How does Floyd-Warshall handle negative edges and negative cycles?
Unlike Dijkstra, Floyd-Warshall tolerates negative edge weights and still returns correct shortest paths. A negative cycle, however, means some shortest paths are undefined because you can loop forever to lower the cost. You can detect a negative cycle after the run: if any diagonal entry dist[i][i] becomes negative, vertex i lies on a negative cycle. This simulation uses only non-negative weights to keep results well defined.
How is the shortest path reconstructed?
During initialization a next-hop matrix next[i][j] is set to j whenever a direct edge exists. Whenever a relaxation through pivot k improves dist[i][j], we copy next[i][j] = next[i][k], recording that the best route now starts by heading toward k. To rebuild the path you follow next[i][j] from the source until you reach the target, collecting the vertices along the way.
How does Floyd-Warshall compare to Dijkstra?

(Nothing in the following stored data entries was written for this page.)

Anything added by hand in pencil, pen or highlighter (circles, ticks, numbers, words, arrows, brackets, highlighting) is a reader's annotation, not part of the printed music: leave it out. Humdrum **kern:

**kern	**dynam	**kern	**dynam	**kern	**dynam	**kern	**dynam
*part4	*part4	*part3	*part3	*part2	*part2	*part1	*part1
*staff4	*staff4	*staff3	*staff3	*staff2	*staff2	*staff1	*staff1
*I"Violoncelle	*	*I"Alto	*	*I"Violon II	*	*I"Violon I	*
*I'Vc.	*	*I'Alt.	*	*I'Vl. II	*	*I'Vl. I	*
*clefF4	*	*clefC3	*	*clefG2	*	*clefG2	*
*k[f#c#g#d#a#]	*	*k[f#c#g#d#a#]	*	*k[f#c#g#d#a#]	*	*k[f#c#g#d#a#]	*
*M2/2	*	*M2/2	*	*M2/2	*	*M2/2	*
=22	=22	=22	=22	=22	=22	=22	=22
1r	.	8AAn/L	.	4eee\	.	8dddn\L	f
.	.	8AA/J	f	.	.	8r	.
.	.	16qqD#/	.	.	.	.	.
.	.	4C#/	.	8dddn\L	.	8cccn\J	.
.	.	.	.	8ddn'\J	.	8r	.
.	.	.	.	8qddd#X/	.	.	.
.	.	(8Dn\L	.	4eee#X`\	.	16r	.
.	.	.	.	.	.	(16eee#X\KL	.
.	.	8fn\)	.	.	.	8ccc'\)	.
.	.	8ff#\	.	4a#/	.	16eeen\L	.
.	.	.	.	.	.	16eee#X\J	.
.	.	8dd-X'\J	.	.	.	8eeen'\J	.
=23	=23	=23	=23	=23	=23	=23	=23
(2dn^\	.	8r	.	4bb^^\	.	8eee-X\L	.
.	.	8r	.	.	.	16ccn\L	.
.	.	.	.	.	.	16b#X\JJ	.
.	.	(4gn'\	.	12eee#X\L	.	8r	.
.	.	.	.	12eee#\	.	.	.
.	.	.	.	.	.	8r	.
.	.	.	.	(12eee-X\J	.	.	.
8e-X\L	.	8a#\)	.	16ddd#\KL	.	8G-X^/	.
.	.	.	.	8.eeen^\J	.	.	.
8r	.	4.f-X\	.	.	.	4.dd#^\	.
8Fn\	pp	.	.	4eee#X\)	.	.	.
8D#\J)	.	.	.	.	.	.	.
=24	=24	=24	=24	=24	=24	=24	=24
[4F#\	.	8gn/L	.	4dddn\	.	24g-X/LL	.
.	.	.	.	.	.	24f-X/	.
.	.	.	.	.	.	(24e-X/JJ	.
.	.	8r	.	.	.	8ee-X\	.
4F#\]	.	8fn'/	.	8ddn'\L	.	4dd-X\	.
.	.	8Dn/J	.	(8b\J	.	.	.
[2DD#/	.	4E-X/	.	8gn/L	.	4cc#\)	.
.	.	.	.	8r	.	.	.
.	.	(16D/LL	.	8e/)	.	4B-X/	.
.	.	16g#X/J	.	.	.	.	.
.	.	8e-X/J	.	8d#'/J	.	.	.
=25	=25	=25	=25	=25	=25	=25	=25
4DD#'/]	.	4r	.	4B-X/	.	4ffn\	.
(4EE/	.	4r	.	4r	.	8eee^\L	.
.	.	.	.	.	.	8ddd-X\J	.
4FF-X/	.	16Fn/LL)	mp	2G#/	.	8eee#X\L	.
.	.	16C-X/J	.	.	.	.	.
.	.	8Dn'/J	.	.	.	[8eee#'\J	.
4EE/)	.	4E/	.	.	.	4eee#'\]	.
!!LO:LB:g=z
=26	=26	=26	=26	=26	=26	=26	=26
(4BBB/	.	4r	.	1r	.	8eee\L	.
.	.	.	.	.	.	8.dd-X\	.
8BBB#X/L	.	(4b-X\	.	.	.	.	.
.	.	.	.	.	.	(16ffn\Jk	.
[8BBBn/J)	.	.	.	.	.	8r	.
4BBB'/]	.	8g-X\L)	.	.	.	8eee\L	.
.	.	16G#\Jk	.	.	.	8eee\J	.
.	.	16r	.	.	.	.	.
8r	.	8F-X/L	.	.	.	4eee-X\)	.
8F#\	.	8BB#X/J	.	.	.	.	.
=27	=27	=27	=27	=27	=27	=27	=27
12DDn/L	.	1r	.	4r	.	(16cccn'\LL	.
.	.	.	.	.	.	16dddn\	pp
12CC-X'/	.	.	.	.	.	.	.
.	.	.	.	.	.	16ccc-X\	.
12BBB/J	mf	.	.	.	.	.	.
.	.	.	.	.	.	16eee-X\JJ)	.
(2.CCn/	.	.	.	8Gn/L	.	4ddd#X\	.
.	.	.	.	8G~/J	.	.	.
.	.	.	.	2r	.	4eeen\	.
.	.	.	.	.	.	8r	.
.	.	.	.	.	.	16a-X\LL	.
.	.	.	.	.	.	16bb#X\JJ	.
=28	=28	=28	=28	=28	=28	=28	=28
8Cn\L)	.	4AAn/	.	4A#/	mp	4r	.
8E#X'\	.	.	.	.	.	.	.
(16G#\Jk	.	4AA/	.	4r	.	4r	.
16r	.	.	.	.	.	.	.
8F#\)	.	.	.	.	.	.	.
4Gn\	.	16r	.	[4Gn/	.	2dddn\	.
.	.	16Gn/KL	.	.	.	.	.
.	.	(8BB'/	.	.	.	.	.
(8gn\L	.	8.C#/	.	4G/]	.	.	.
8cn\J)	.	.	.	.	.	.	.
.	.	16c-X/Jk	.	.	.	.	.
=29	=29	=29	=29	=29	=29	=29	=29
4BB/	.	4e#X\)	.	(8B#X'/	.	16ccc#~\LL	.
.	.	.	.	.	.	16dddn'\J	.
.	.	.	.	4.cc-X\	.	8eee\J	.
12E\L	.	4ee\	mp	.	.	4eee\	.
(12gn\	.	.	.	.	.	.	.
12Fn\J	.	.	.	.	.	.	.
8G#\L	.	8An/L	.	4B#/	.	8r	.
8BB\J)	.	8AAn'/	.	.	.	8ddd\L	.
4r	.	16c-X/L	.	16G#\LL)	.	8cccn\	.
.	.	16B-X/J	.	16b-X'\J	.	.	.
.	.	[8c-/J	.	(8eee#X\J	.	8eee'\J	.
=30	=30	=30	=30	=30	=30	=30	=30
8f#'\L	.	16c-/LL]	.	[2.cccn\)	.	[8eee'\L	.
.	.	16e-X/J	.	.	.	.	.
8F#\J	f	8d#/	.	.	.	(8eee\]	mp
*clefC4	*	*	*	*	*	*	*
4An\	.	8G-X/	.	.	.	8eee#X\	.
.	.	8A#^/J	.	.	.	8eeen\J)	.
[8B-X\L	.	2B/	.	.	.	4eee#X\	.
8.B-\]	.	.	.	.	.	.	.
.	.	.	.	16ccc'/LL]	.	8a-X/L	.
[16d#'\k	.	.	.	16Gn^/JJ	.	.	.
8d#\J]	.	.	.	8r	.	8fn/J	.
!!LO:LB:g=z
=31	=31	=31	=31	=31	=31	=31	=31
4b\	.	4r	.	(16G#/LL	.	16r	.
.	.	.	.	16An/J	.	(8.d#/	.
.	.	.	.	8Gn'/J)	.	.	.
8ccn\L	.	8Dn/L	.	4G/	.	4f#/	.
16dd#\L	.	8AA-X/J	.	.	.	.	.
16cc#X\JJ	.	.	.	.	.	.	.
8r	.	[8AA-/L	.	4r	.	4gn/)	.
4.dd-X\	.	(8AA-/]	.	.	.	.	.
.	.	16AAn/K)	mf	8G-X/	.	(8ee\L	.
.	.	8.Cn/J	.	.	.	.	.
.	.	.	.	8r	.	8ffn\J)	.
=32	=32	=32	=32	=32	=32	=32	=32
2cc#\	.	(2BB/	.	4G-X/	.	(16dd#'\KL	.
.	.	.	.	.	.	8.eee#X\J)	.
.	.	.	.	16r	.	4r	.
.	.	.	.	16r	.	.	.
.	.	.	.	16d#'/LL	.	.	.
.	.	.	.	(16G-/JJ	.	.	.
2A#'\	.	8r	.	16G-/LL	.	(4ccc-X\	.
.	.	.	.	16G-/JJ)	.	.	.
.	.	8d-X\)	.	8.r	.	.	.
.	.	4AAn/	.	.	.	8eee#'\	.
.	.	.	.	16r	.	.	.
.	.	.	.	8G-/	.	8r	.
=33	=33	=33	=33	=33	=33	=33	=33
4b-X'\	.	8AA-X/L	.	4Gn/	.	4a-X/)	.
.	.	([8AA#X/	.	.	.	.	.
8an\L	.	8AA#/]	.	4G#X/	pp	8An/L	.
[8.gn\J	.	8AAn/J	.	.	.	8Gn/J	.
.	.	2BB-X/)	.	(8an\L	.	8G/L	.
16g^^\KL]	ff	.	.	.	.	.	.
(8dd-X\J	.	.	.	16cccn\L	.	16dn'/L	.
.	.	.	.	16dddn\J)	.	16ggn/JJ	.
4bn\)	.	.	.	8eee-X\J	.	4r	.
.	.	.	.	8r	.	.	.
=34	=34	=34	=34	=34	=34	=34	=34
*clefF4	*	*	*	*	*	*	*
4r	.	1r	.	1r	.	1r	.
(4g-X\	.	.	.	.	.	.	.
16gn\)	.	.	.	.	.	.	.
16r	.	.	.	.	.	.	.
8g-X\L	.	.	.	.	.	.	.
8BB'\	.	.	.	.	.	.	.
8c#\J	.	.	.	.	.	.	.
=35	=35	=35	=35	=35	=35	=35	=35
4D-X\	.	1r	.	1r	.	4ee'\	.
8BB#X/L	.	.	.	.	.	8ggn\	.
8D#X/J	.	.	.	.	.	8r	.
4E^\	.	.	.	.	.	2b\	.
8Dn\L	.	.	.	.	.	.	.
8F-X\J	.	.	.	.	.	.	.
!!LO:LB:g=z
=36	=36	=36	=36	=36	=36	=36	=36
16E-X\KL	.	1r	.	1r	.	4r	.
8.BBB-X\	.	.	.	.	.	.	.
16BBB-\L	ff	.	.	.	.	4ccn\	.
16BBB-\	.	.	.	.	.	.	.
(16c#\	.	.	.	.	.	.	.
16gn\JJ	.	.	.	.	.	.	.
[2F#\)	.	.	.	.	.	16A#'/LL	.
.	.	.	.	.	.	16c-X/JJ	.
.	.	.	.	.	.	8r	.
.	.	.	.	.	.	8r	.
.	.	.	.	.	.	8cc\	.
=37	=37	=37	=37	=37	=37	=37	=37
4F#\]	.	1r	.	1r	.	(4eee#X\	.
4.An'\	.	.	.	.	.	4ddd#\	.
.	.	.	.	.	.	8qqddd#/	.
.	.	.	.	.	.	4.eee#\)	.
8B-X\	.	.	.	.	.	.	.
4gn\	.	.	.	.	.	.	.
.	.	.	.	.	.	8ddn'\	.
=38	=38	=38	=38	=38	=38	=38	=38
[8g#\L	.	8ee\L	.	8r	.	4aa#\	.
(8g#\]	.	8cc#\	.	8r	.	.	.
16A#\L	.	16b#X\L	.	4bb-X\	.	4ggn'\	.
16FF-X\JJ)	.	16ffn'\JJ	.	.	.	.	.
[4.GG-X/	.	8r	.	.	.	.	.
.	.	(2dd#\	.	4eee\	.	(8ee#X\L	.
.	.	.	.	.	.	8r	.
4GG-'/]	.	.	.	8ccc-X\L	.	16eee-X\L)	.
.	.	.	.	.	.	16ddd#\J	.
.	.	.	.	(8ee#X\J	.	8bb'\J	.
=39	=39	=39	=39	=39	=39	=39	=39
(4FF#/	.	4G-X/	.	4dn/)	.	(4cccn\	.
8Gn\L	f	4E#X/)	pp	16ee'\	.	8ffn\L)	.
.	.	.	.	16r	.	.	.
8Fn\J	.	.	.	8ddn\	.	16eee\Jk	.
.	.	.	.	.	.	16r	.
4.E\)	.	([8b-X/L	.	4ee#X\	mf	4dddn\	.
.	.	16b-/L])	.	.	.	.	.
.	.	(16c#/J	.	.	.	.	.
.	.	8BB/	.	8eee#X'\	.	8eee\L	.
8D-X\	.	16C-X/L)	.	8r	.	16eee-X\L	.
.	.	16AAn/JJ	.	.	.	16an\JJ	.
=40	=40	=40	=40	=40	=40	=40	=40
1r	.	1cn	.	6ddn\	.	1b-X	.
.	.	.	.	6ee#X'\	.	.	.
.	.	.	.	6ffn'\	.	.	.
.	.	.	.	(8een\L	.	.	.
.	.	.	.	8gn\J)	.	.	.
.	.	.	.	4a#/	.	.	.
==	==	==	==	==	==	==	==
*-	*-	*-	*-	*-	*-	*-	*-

Dijkstra solves the single-source shortest-path problem and is fast on sparse graphs, but it requires non-negative weights and gives paths from one source only. Running Dijkstra from every vertex costs about O(V·E·log V) with a heap, which beats Floyd-Warshall on large sparse graphs. Floyd-Warshall, with its flat O(V³) cost and tiny constant factors, is simpler to code and often wins on small or dense graphs and when you genuinely need all pairs.
How does it compare to Bellman-Ford?
Bellman-Ford is also single-source but, like Floyd-Warshall, accepts negative edges and can detect negative cycles. It runs in O(V·E) per source. If you need shortest paths from one origin in a graph with negative edges, Bellman-Ford is the natural choice; if you need every pair at once, Floyd-Warshall's three compact loops are usually easier and competitive on dense graphs.
What does ∞ (INF) mean in the distance matrix?
An entry of ∞ means there is currently no known path between those two vertices. The diagonal dist[i][i] starts at 0 because the distance from a vertex to itself is zero. As the pivot advances, ∞ entries can become finite when an intermediate vertex links two previously disconnected nodes, which is exactly the matrix 'tightening' you see in the animation.
Where is Floyd-Warshall used in practice?
It is used for routing tables in small networks, computing the transitive closure of a relation, finding graph diameter and centrality, and solving all-pairs distance queries in maps, games, and operations research. A boolean variant computes reachability, and a max-min variant solves widest-path or bottleneck problems by swapping the min/plus operations for max/min.